(INSTRUÇÕES DE TRABALHO)
(1) Reproduza, sem alterações, o trecho do texto sobre os sofistas que vai de "Osborne, pois, nota" até "(PRADEAU, p. 30).", incluindo esta última parte.
(2) Dê prosseguimento ao texto sobre os sofistas e a discussão metaética a partir do ponto em que ele termina.

(TRECHO DO DOCUMENTO)
No apêndice à Apologia de Sócrates encontramos a informação de que Protágoras, que neva os deuses, foi condenado, seus livros foram queimados publicamente, e morreu em fuga (PLATÃO, p. 59-60). Mas, enquanto Maria Lacerda de Moura o considera, aparentemente, um ateu, Gaarder prefere caracterizá-lo como um agnóstico, ou seja, “chamamos de agnóstico aquele que não é capaz de afirmar categoricamente se existe ou não um Deus” (GAARDER, p. 78).

A DISCUSSÃO METAÉTICA

Observamos anteriormente que os sofistas eram viajantes. E qual seria a consequência disso? Bom, no mínimo, o intercâmbio cultural que levava ao ceticismo, como observamos no começo desse artigo, e outras duas vezes mais. Gaarder deixa isso muito claro: “Via de regra, os sofistas eram homens que tinham feito longas viagens e, por isso mesmo, tinham conhecido diferentes sistemas de governo. Usos, costumes e leis das cidades-Estados podiam variar enormemente. Sob este pano de fundo, os sofistas iniciaram em Atenas uma discussão sobre o que seria natural e o que seria criado pela sociedade” (GAARDER, p. 78).
Osborne, pois, nota que os sofistas, no campo da ética, envidaram discussões metaéticas: “O debate sobre os costumes e a natureza (nomos contra physis) que se desenvolve na obra de Protágoras, de Antífon, o sofista, e em algumas personagens que retrata Platão, Cálicles e Trasímaco, era de ordem metaética: A moral não é tão somente uma convenção humana? Deve-se viver conforme a ela? Deve-se, ao contrário, seguir as leis da natureza?” (PRADEAU, p. 30).

(Texto transcrito das páginas)
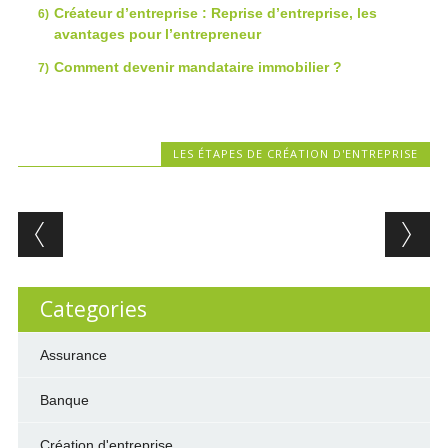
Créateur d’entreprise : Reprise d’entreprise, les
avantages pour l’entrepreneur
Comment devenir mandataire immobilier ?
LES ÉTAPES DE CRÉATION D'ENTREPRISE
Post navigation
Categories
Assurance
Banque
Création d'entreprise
---
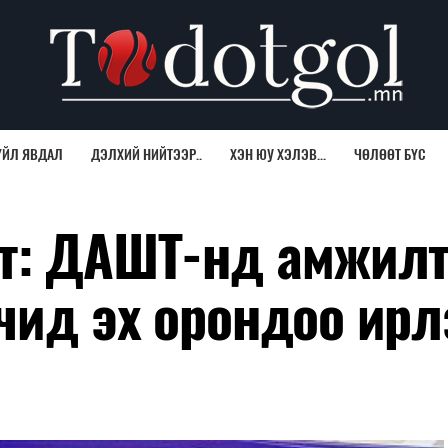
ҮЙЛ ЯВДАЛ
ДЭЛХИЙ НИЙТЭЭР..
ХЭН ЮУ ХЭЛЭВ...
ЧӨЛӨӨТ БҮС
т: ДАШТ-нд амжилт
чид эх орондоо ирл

(RESPOSTAS ÀS TAREFAS)
(1)
Osborne, pois, nota que os sofistas, no campo da ética, envidaram discussões metaéticas: “O debate sobre os costumes e a natureza (nomos contra physis) que se desenvolve na obra de Protágoras, de Antífon, o sofista, e em algumas personagens que retrata Platão, Cálicles e Trasímaco, era de ordem metaética: A moral não é tão somente uma convenção humana? Deve-se viver conforme a ela? Deve-se, ao contrário, seguir as leis da natureza?” (PRADEAU, p. 30).

(2)
Voltando a Gaarder, ele nos informa que, por exemplo, o pudor parecia a eles um produto sociocultural. Ao viajarem notaram que haviam povos que não se incomodavam em andar nus (GAARDER, p. 78). Quem conhece Nietzsche não pode deixar de notar as semelhanças (veremos isso com mais detalhes quando formos explicar Nietzsche). E Sproul de fato as amplia expondo a personagem Trasímaco, citada anteriormente por Osborne: “Trasímaco, que contrasta com Platão na República, foi um sofista que atacou a busca de justiça. Segundo Trasímaco, longe de ser uma pessoal imoral, o ímpio, ao constatar que o crime compensa, é uma pessoa superior com intelecto superior. Trasímaco antecipou, assim o Übermensch (‘super-homem’) de Friedrich Nietzsche. A justiça, diz Trasímaco, é um conceito para as pessoas de mente debilitada, às quais falta a determinação de se afirmar” (SPROUL, p. 30).
Notamos, particularmente em Protágoras, uma crítica à fé religiosa grega. E a consequência dessa ‘apostasia’ foi a perda, definitiva, de qualquer fundamento objetivo para a moralidade. Protágoras também, como vimos, argumentava em prol do relativismo em torno da percepção humana, e isso traria consequências que ele mesmo admite na ética, conforme expressa-se Sproul: “Protágoras argumenta que a ética é igualmente apenas questão de preferência. As regras morais expressam meros costumes ou convenções, que na verdade nunca são certos nem errados. A distinção entre defeito e virtude está nas preferências de dada sociedade” (SPROUL, p. 31).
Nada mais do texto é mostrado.